Dan Graham (URBANA, ILLINOIS, ESTADOS UNIDOS, 1942 – NUEVA YORK, ESTADOS UNIDOS, 2022)

Two-way Mirror and Hedge Labyrinth

1989

WORK INFORMATION

Zinc-sprayed steel, two-way mirror, clear glass and blue cypress trees and common jasmine, 220 × 600

In 1964, the multifaceted artist Dan Graham was running an art gallery in New York where he showed the early work of minimalist and conceptual artists. In 1965 Graham launched his own artistic career in various fields, from conceptual pieces for publication in a magazine to video works and installations, while also pursuing his vocation as a writer. Glass, video cameras and transparent, penetrable spaces appeared in his first video projects in the 1970s and in later installations where he explored the body, reflection, the experience of individual viewing and visuality as a social phenomenon, and surveillance systems. From his initial conceptual stance and subsequent works, Graham has maintained his interest in creating sculptures that are open constructions which blend in with their surroundings and duplicate the images of nearby spectators in a game of reflections and echoes.

Two-way Mirror and Hedge Labyrinth is an example of the type of works Graham began producing in 1978, his "pavilions". These are sculptures directly related to the place they occupy, whether it is a building vestibule, a public park or a landscape. They adopt different geometric shapes, though there is a predominance of cubic forms like those in Two Adjacent Pavilions, the first work of its kind. Sometimes the cube is open on one or more sides, unfolding to encompass a larger space, or even reduced to two planes at an angle. Materials are chosen specifically to create reflections and transparencies, allowing visitors to see into the sculpture while also experiencing the blockage of the mirror that sends their own image back to them. Graham frequently uses two-way mirrors, transparent on one side but not on the other, devices often employed in modern architecture but also in security and surveillance systems as they allow observers to see without being seen. This double possibility—a spatial-visual experience and the disturbing sense of being watched—is implicit in several of his pavilions, just as it was in his early conceptual creations.

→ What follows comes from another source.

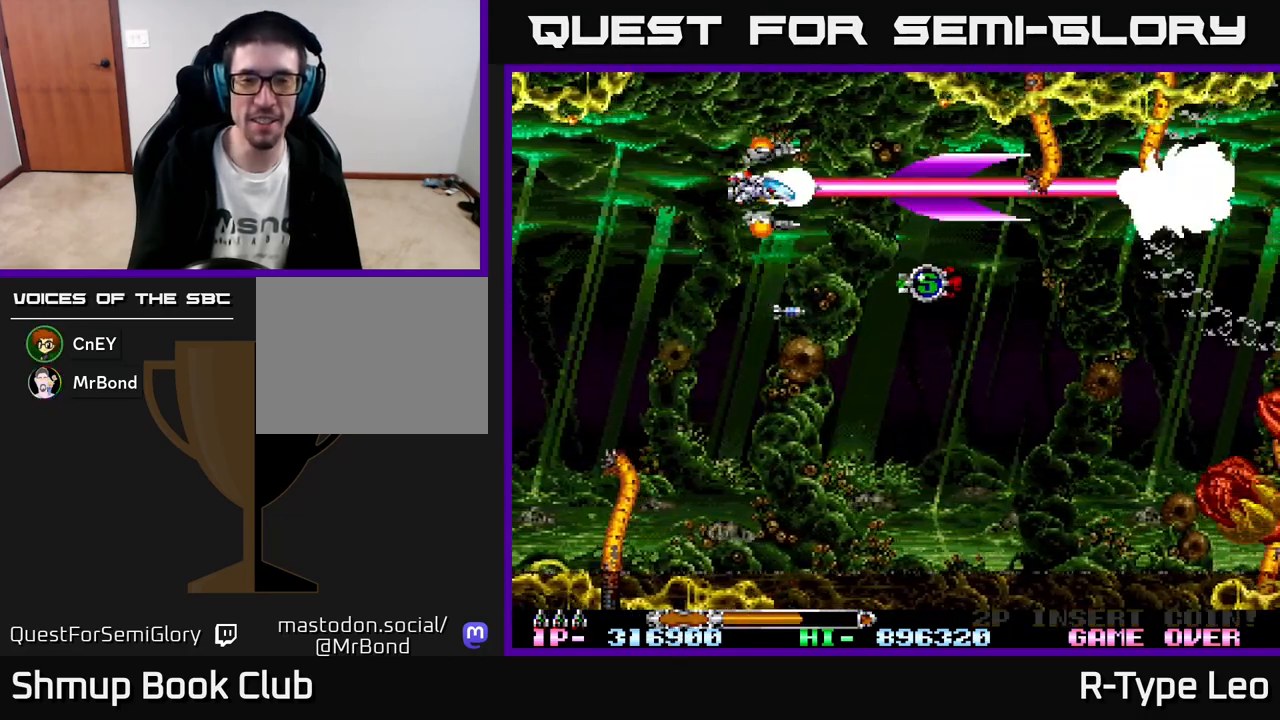
{"buttons": ["R2"], "left_stick": "center", "events": []}
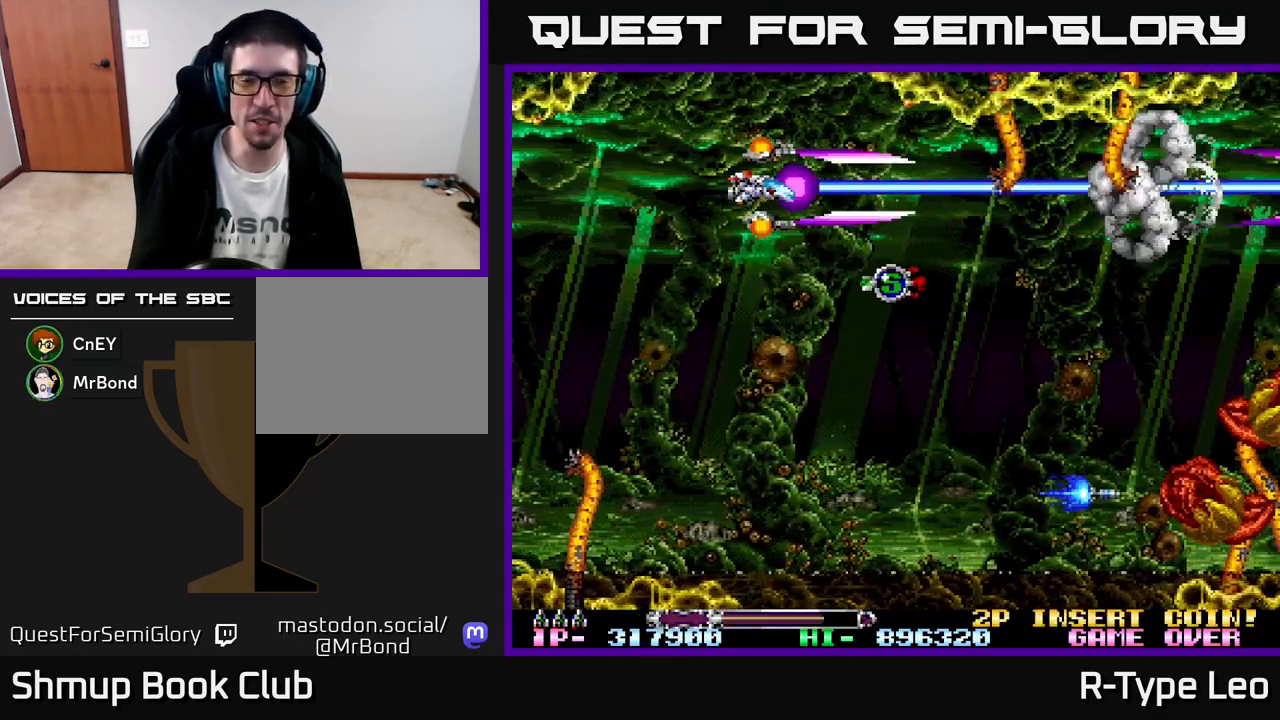
{"buttons": ["R2", "DPAD_DOWN", "DPAD_RIGHT"], "left_stick": "center", "events": [[17, "DPAD_DOWN", "down"], [383, "DPAD_RIGHT", "down"]]}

Graham powerfully intensifies the sensory experience of the observer, to whom his work is ultimately addressed. His creation is enveloping, and those who traverse it find themselves repeated while also observing the setting reflected in the enclosure. Graham's art attests to his interest in the recreational pavilions found in princely palaces and gardens from the 18th and 19th centuries, small spaces filled with mirrors, windows and pergolas. In the work pictured here, the pergola is suggested by the wooden lattices, an element inspired by Japanese shoji screens which the artist has used on several occasions. Transparencies and reflections multiply and expand the view of the natural setting—here consisting of a hedge and jasmine bushes—to give the place new visual and metaphorical meaning. [Carmen Bernárdez]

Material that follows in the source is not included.